4.9. NF-κB Nuclear Translocation
To evaluate the effects of the raisins extracts on NF-κB nuclear translocation, human epithelial gastric AGS cells were plated in 100 mm dishes (3 × 106 cells per dish) with fresh medium for 48 h. Then, the cells were treated with different concentrations of extracts in the presence of pro-inflammatory cytokine (TNFα 10 ng/mL) for 1 h.

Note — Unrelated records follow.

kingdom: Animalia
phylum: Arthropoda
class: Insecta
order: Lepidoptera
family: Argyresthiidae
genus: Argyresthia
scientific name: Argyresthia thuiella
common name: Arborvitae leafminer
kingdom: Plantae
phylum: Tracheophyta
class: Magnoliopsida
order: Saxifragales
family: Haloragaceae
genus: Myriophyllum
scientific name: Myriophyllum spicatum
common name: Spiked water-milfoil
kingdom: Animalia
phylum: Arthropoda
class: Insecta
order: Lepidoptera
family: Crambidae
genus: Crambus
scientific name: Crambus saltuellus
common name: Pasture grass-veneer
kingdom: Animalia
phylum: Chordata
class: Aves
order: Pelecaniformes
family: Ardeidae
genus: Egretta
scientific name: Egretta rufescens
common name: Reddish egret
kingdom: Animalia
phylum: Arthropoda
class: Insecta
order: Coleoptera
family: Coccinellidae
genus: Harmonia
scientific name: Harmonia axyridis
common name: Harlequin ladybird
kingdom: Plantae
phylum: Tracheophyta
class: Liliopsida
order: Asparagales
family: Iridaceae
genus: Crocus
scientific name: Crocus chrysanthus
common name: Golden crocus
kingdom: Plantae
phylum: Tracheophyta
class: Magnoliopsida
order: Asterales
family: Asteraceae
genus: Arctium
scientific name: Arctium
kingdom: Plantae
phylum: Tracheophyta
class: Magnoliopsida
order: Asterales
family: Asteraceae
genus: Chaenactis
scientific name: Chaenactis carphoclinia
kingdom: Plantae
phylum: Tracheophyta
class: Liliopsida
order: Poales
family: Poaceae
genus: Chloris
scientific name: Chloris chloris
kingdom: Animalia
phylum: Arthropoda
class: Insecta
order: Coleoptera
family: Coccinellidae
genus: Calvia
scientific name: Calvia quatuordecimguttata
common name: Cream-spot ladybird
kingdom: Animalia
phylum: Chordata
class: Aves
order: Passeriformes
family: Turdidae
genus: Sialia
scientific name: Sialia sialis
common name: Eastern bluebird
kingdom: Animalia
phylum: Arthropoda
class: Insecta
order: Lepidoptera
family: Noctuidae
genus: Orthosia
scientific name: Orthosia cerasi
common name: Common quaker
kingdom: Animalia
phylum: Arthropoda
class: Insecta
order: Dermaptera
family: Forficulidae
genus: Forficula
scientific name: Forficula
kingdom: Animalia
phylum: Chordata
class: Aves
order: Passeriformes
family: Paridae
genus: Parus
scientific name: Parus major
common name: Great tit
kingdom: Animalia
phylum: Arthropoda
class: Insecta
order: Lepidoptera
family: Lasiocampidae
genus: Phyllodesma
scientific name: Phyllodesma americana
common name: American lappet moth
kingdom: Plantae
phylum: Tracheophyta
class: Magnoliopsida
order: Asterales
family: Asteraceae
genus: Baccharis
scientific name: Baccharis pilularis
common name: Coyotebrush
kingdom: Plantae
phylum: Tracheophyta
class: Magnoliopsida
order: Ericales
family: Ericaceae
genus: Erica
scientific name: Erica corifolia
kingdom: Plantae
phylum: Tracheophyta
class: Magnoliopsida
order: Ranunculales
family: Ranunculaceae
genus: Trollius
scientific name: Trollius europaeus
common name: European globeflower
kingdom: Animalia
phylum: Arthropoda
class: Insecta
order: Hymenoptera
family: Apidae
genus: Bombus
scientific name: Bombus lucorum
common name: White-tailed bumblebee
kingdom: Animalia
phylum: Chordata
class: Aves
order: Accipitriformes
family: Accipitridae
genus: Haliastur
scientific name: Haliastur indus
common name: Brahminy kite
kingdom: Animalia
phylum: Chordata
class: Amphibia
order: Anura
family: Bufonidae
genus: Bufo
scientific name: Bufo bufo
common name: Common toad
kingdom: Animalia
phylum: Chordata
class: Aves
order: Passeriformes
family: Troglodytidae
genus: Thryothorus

Nuclear extracts were prepared using a Nuclear Extraction Kit from Cayman Chemical Company (Ann Arbor, MI, USA) and stored at −80 °C until assayed. The same amount of total nuclear proteins (10 μg/well), measured by the method of Bradford (Bio-Rad Laboratories, Segrate, Italy), was used to assess the NF-κB nuclear translocation using the NF-κB (p65) transcription factor assay kit (Cayman Chemical Company, Ann Arbor, MI, USA) followed by spectroscopy at 450 nm, 0.1 s (Victor X3, Perkin Elmer, Walthman, MA, USA). Data were expressed considering 100% of the absorbance related to the cytokine-induced NF-κB nuclear translocation. EGCG (20 μM) was used as the reference inhibitor of NF-κB nuclear translocation. The results are the mean ± s.d. of three experiments in triplicate.
The integrity of the cell morphology before and after treatment was assessed by light microscope inspection. Cell viability was measured, after 6 h treatment, by the 3,4,5-dimethylthiazol-2-yl-2-5-diphenyltetrazolium bromide (MTT) method. This method evaluates the activity of a mitochondrial enzyme, which is an index of cell viability. The extracts didn’t show cytotoxicity at each concentrations tested.
4.11. Statistical Analysis
All data are expressed as mean ± s.d.; data were analyzed by unpaired one-way analysis of variance (ANOVA) followed by Bonferroni as post-hoc test. Statistical analyses were done using GraphPad Prism 5.0 software (GraphPad Software Inc., San Diego, CA, USA). p < 0.05 was considered statistically significant. IC50 was calculated using GraphPad Prism 5.00 software.